Leitsatz (amtlich)
1. Für den Antrag auf Aussetzung der Vollziehung entfällt das Rechtsschutzbedürfnis, wenn das FA im gerichtlichen Verfahren zusichert, von der Vollziehung bis zur Entscheidung der Hauptsache abzusehen.
2. Auch wenn ernstliche Zweifel an der Rechtmäßigkeit des Steuer- (Haftungs-)bescheids die Aussetzung der vorläufigen Vollziehung gebieten, steht es dem Gericht frei, eine Sicherheitsleistung zu verlangen oder eine Sicherungsmaßnahme des FA bestehen zu lassen.
Normenkette
FGO § 69 Abs. 2-3
Tatbestand
Der Kläger wurde als Gesellschafter-Geschäftsführer der in Konkurs geratenen Firma D GmbH (Steuerpflichtige - Stpfl. -) vom Beklagten (FA) gemäß §§ 103, 109 AO zur Haftung für Umsatzsteuerschulden in Höhe von 10 138 DM mit der Begründung herangezogen, er habe durch schuldhafte Verletzung der ihm nach § 103 AO obliegenden Pflichten Steueransprüche verkürzt. Im einzelnen wirft das FA dem Kläger vor, das FA durch Täuschungshandlungen (Sicherungsübereignung von Gegenständer, die bereits an einen anderen Gläubiger übereignet waren) zur Aufhebung umfangreicher Forderungspfändungen veranlaßt zu haben. Gegen die Einspruchsentscheidung erhob der Schuldner die Anfechtungsklage, über die noch nicht entschieden ist. Aufgrund des Haftungsbescheids ließ das FA auf einem Grundstück des Klägers eine Sicherungshypothek in Höhe der Haftungsschuld eintragen. Mit Schriftsatz vom 21. Juni 1967 an das FG sicherte das FA zu, es werde bis zur Entscheidung in der Hauptsache keine Befriedigung aus der Sicherungshypothek suchen und auch keine Mobiliarpfändung vornehmen. Es erklärte sich hilfsweise mit der Aussetzung der Vollziehung gegen Sicherheitsleistung einverstanden.

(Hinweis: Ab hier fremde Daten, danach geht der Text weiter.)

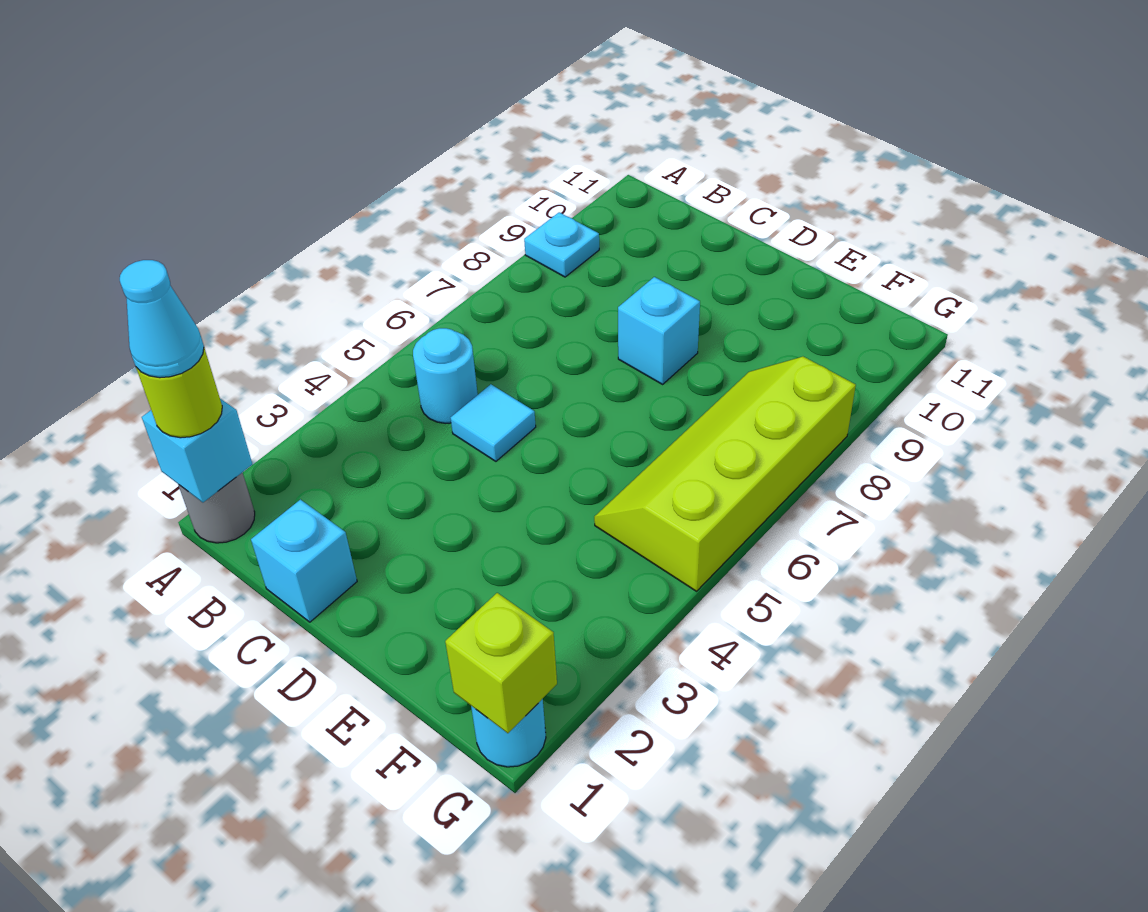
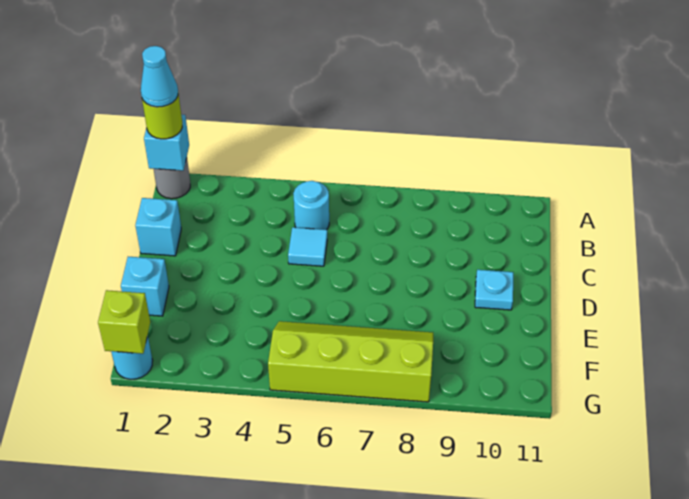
cyan 1x1 plate [524,212,599,277] -> cyan 1x1 plate moved to [475,270,513,310]
cyan 1x1 brick [618,277,700,384] -> cyan 1x1 brick moved to [121,257,169,316]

Der Kläger beantragte beim FG, die Vollziehung des Haftungsbescheids gemäß § 69 Abs. 3 FGO auszusetzen. Der Antrag wurde durch Beschluß zurückgewiesen. Gegen diese Entscheidung richtet sich die Beschwerde, der das FG nicht abgeholfen hat.
Entscheidungsgründe
Aus den Gründen:
Das Rechtsmittel ist nicht begründet.
Nach der Erklärung des FA vom ... braucht der Kläger mit vorläufigen Vollstreckungsmaßnahmen des FA, die über die Eintragung der Sicherungshypothek hinausgehen, nicht zu rechnen. Da die Wirkung der begehrten Aussetzung nicht über den Zeitpunkt der rechtskräftigen Entscheidung des Rechtsstreits hinausreicht, fehlt das Rechtsschutzbedürfnis für den Antrag nach § 69 Abs. 3 FGO, soweit nicht die Beseitigung der Sicherungshypothek in Frage steht. Der Antrag ist deshalb teilweise unzulässig. Daß das FG den Antrag im ganzen als unbegründet zurückgewiesen hat, kann der Beschwerde zu keinem Erfolg verhelfen.
Soweit der Kläger die Aufhebung der bereits durchgeführten Vollziehungsmaßnahme begehrt, hat das FG den Antrag im Ergebnis zutreffend abgelehnt. Die Darlegungen, aus denen sich ernstliche Zweifel an der Rechtmäßigkeit des Haftungsbescheids und der durchgeführten Vollzugsmaßnahme ergeben sollen, können eine andere Entscheidung nicht rechtfertigen.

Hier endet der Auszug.